Mar. 2, 2019
First announced in 1995, Oman Vision 2020 is an ambitious plan designed to steer the Sultanate toward a more sustainable and diversified economy by using oil revenues to boost investments in health, education, and social services, better train citizens, and raise living standards across the board. To do so, the state is working hard to boost output in 10 key sectors: Manufacturing, transport and logistic services, tourism, fisheries and mining, ICT, education, health, agriculture, and environment. To help do so, the government is working hard to boost Omanization, or the rate at which Omanis rather than foreigners are employed throughout the economy, as much as possible.
Designed to double GDP per capita in real terms by 2020, the vision is almost on track: while the Sultanate boasted per capita GDP of USD6,261 in 1995 (USD10,500 in late 2018), today it stands at USD15,700. Though it had already reached its ambitious benchmark of USD22,000 GDP per capita as early as 2012 (i.e. a doubling of real GDP per capita in 1995 dollars), the 2014 collapse in oil prices set the economy back a few years.

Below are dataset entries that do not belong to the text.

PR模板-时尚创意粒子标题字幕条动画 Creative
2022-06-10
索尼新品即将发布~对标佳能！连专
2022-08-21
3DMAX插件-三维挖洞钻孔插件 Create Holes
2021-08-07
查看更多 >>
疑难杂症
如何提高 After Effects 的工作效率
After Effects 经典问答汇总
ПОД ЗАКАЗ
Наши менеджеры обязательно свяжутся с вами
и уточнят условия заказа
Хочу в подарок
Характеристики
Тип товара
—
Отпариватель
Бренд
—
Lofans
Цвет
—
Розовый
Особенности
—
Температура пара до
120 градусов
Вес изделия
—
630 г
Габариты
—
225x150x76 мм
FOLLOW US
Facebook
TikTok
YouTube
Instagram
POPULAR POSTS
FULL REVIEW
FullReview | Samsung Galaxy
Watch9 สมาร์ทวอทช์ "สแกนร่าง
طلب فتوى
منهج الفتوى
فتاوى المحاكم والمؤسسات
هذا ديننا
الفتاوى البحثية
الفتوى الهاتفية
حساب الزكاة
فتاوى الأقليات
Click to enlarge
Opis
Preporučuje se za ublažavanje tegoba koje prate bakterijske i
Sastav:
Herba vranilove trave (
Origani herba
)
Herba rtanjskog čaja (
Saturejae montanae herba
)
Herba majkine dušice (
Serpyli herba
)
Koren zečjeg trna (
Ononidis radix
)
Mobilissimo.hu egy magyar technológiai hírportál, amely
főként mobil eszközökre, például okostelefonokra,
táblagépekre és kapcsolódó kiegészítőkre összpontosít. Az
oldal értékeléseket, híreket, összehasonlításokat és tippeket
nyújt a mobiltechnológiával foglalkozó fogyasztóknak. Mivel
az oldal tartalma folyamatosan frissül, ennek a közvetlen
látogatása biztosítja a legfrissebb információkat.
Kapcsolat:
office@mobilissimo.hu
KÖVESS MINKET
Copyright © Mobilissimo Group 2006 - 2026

This is part of the reason 2018 was been met with such a frantic pace. On January 1, the Sultanate unveiled its most forceful Omanization policy to date: a six-month ban on employing foreigners in 10 sectors and 87 professions. Directed at IT, media, engineering, accounting and finance, air traffic, insurance, marketing and sales, technicians, administration, and HR sectors, the ban hit IT, sales, and construction sectors the hardest. The number of foreign workers dropped for the first time in over a decade, from 2.21 million to 2.1. Though Indians and Bangladeshis also experienced modest decreases, workers from Indonesia and Ethiopia were hit the hardest, with drops of 3.4% and 4.6%, respectively.
Whether these measures suffice to reverse a decades-long trend of an economy increasingly dominated by—and reliant upon—foreign labor is unclear. Between 2007 and 2017 alone, the number of foreigners working in Oman tripled, surging from 29% of the country's population to a remarkable 45% by last year (with estimates that it accounts for as much as 75% of the entire workforce). With 67% of Oman's local population under 30 and youth unemployment especially high, this is hardly a recipe for success. Thus, in addition to drastically boosting Omanization rates, Vision 2020 is also trying to increase women's participation rate in the economy, encourage SMEs to bid on megaprojects, and boost the competitiveness of the private sector.
As the first GCC country to unveil a Vision 2020 or Vision 2040 project, Oman can be forgiven if its ambitious undertakings do not always hit the target: not only are the metrics hard to measure, the scale of its ambition is also difficult to achieve. As such, it is often more useful to measure the likelihood of the Sultanate's long-term success through its medium-term measures. Operating chiefly through five-year plans to achieve these, how is Oman's ninth five-year plan (2016-2020) faring? For starters, the IMF wrote in July that Oman had come within three decimal points of reaching the desired non-oil economy growth rate the ninth five-year plan set out to achieve (4.3%). Moreover, having budgeted for oil prices at USD55/barrel for the entire 2016-20 period, Oman's current account deficit has come down by 3% of GDP since 2016 to 13% of GDP. The IMF predicts it will fall to merely 4% by 2020.
As for Vision 2040, the country is partially on track to reach its rigorous Omanization and diversification targets. Expected to have 5 million foreign workers by 2020 and 8 million by 2040, the government hopes to shave 10% off the expat labor force by 2040. How will it do so? First, by investing in massive retraining programs in agriculture and tourism for local youths; second by hiring armies of new local doctors (13,000) and teachers (64,000); and third, by investing in water and electricity megaprojects involving Omani SMEs. Whether Oman can pull off this enormous task is still unclear, but keeping in mind the country's estimated water (63.8 billion gallons) and electricity (1,1100GWh) needs by 2040, it has little choice but to try.